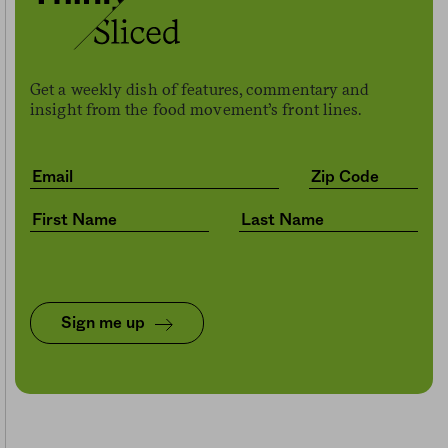
Get a weekly dish of features, commentary and
insight from the food movement’s front lines.
Sign me up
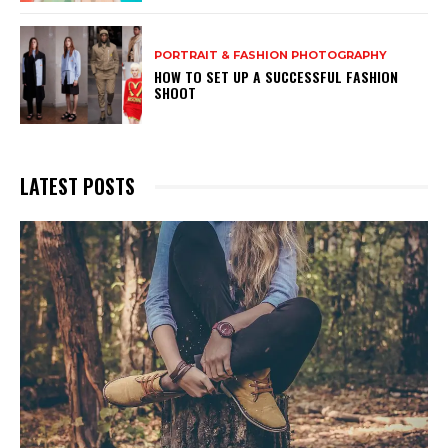
PORTRAIT & FASHION PHOTOGRAPHY
HOW TO SET UP A SUCCESSFUL FASHION
SHOOT
LATEST POSTS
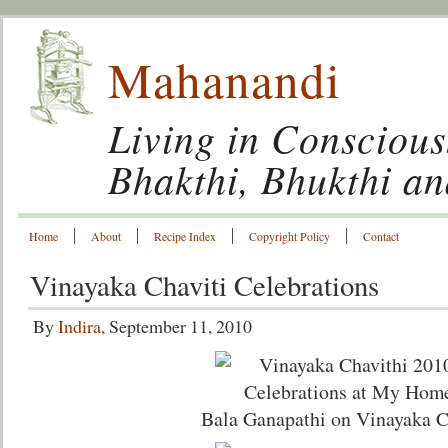
Mahanandi
Living in Conscious
Bhakthi, Bhukthi a
Home
About
Recipe Index
Copyright Policy
Contact
Vinayaka Chaviti Celebrations
By
Indira
, September 11, 2010
Bala Ganapathi on Vinayaka C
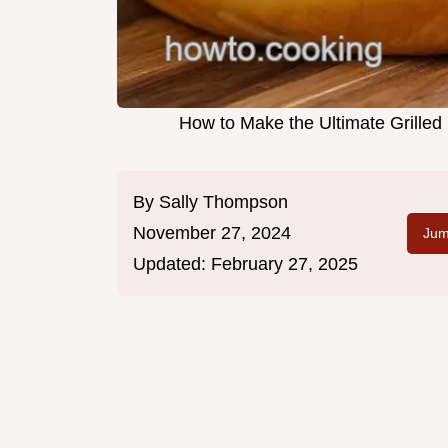
How to Make the Ultimate Grille
By
Sally Thompson
November 27, 2024
Jum
Updated:
February 27, 2025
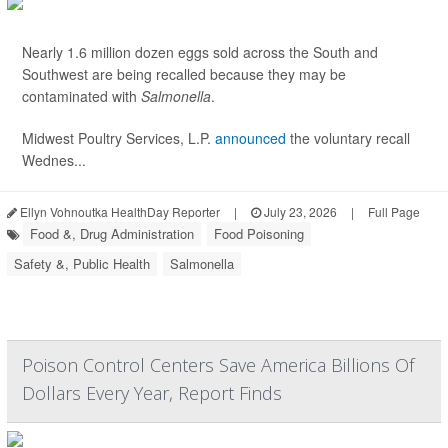
Nearly 1.6 million dozen eggs sold across the South and
Southwest are being recalled because they may be
contaminated with
Salmonella
.
Midwest Poultry Services, L.P.
announced
the voluntary recall
Wednes...
Ellyn Vohnoutka HealthDay Reporter
|
July 23, 2026
|
Full Page
Food &, Drug Administration
Food Poisoning
Safety &, Public Health
Salmonella
Poison Control Centers Save America Billions Of
Dollars Every Year, Report Finds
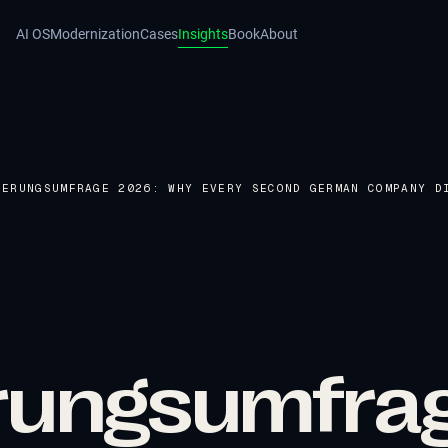
AI OS
Modernization
Cases
Insights
Book
About
IERUNGSUMFRAGE 2026: WHY EVERY SECOND GERMAN COMPANY D
ierungsumfra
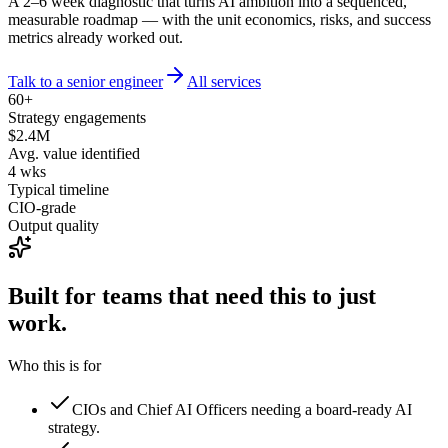
A 2–6 week diagnostic that turns AI ambition into a sequenced,
measurable roadmap — with the unit economics, risks, and success
metrics already worked out.
Talk to a senior engineer
All services
60+
Strategy engagements
$2.4M
Avg. value identified
4 wks
Typical timeline
CIO-grade
Output quality
Built for teams that need this to
just
work.
Who this is for
CIOs and Chief AI Officers needing a board-ready AI
strategy.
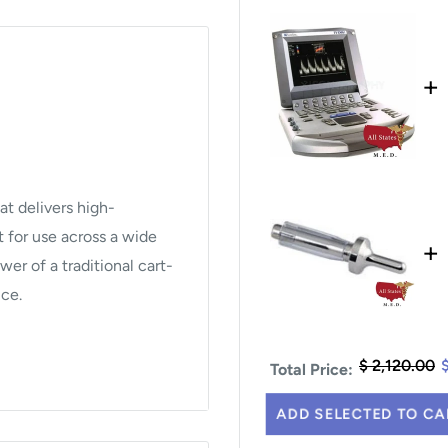
+
at delivers high-
t for use across a wide
+
wer of a traditional cart-
ice.
$ 2,120.00
Total Price:
pler, Pulsed Wave
ADD SELECTED TO CA
rmonic Imaging.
+++++
[The problem] In the entries above, find each line that has the word "across". Copy it.

[Your solution]
Nearly 1.6 million dozen eggs sold across the South and
t for use across a wide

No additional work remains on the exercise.